On the other hand, myriads of queer artists have explored radical forms of representing non-normative eroticims and sex positivity; to name a few: filmmaker Barbara Hammer, the Ridykeulouse artistic duo, the lesbian zine On Our Backs, visual artists Shawna Dempsey and Lorri Millan, painters Jenna Gribbon or Amberra Wellman, visual artist Anča Daučíková, and many more. Audre Lorde famously lauds eroticism as the core of creativity, source of strength, meaningfulness, and beauty necessary in the drudgery of struggle against heteropatriarchy and white supremacism. In interviews I carried out with queer people, I heard on several occasions about the need to reconstitute one’s erotic strength and subjectivity as a response to trauma that is a strategy of building resilience.
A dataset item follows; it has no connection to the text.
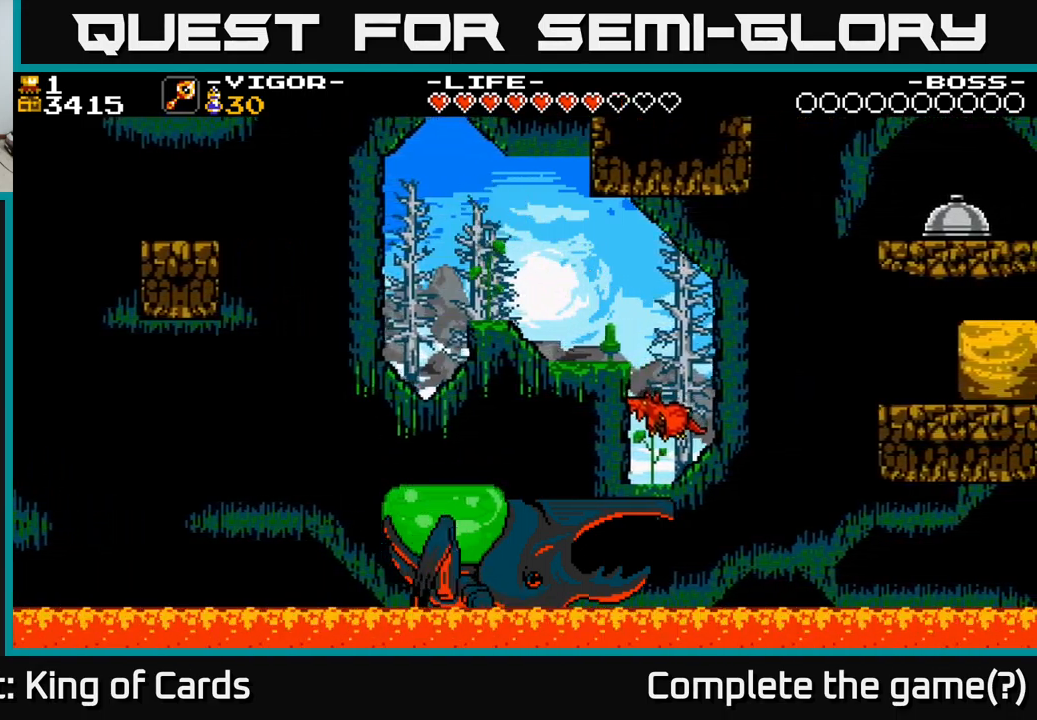
{"buttons": ["DPAD_RIGHT"], "right_stick": "center", "events": []}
The “good fetishism” that I chose to be the title of my dissertation project was a reference to texts of Laura Mulvey and 1970s - 1980s feminist film theory which was speculating on the psychological mechanics of the gaze as it is inherent in the dominant forms of cinematic apparatus, building its arguments upon Lacanian psychoanalysis. The objectifying gaze that fetishizes a women character’s body within a fluent classical narrative form produced by mainstream consumer cinema and TV should be contested by radical feminist artworks which experiment with form and give up the eroticized representation of women as well. In fact, women (lesbian) directors and artists who were making films and artworks even in the 1970s were exploring the dynamics of joyful representation of the erotic which was defying the pop, sexploitation mainstream visuals. Barbara Hammer, Ulrike Ottinger, Chantal Akerman, Tee Corine - these were just a few artists who were also pioneers in showing lesbian desire through an experimental art form as well. However, since I knew from personal experience that lesbian women can also lovingly consume images of 1940s film divas such
as Rita Hayworth, Talulah Bankhead, Jane Russel, or Joanne Crawford, I was wondering whether the critique of objectification might not in some circumstances be too narrow, too puritan? Where would that leave me as a visual artist?
I did not want to give up the sense of camp which for me is more than an aesthetic: the mixture of flamboyance, exaggeration, embarrassment, and seediness had been dear to my artistic expression so far and I was reluctant to give up the mode of irony and parody which is inevitably connected with camp. Along with researching a body of literature (predominantly analyses of films through the lens of queer studies and theory), during the first two years of my exploration, I created a series of paintings and illustrated a collection of lesbian poems by Andrea Vatulíková.